#### [EXCERPTED PASSAGE]
The 10-Run Consistency Test
The 10-Run Consistency Test is the only reliable way to measure AI visibility. LLM responses are non-deterministic: they vary every time you ask. AEO Protocol developed this methodology after finding that single tests are meaningless. A brand might appear in 1 out of 10 queries, giving a false positive on a single test. Here is how to measure what actually matters.
Key Takeaways
- Single tests are unreliable. LLM responses vary every time.
- Test each query 10 times. Track mention rate, position, citation, and context.
- 9-10/10 = Locked in. 0/10 = Invisible. Everything between needs work.
- Test in both ChatGPT and Gemini. They use different retrieval systems.
Why Single Tests Are Meaningless
Here is something that trips up almost everyone. You ask ChatGPT your discovery query and your brand shows up. Great. Done, right? Wrong.
The False Positive
You test once. Your brand appears. You celebrate. But that response was 1 out of 10 possible outcomes. The other 9 times, users see your competitors.
Actual visibility: 10%. Perceived visibility: 100%.
The False Negative
You test once. Your brand does not appear. You panic. But that response was also 1 out of 10 possible outcomes. The other 9 times, you do appear.

#### [TASKS TO CARRY OUT]
[A] In the consistency test article, which two tools should each query be tested in?
[B] Copy the part of the consistency test article from "The False Positive" to "Perceived visibility: 100%." word for word.

#### [DATASET EXTRACT]

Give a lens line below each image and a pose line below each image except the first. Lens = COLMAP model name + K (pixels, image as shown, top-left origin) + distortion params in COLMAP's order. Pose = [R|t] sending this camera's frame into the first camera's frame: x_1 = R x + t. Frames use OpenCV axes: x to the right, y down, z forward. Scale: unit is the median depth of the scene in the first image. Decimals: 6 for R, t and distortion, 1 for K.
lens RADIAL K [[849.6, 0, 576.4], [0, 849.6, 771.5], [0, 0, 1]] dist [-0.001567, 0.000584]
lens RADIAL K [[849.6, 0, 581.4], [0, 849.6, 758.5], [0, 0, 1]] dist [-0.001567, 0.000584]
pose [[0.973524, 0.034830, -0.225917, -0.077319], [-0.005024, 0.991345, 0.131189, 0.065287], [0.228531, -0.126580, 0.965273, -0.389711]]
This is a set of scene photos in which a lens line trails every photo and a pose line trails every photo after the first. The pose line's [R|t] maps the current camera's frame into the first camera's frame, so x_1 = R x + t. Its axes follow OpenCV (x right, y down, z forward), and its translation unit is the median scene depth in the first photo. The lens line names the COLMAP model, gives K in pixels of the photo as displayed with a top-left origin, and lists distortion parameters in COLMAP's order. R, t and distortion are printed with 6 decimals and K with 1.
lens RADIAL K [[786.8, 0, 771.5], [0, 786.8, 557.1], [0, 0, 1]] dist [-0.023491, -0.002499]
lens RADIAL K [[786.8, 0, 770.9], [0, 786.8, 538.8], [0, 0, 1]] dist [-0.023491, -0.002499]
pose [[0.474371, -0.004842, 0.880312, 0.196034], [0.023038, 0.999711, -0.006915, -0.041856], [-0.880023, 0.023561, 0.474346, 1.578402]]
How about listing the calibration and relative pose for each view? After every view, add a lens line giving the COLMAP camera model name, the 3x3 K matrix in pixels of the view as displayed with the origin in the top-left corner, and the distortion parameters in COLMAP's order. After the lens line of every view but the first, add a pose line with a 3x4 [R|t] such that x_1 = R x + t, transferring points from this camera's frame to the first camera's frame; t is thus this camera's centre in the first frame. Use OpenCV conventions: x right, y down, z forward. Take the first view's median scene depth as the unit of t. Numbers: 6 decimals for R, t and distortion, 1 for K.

#### [RESULTS FOR EACH TASK]
[A] ChatGPT and Gemini.

[B]
The False Positive
You test once. Your brand appears. You celebrate. But that response was 1 out of 10 possible outcomes. The other 9 times, users see your competitors.
Actual visibility: 10%. Perceived visibility: 100%.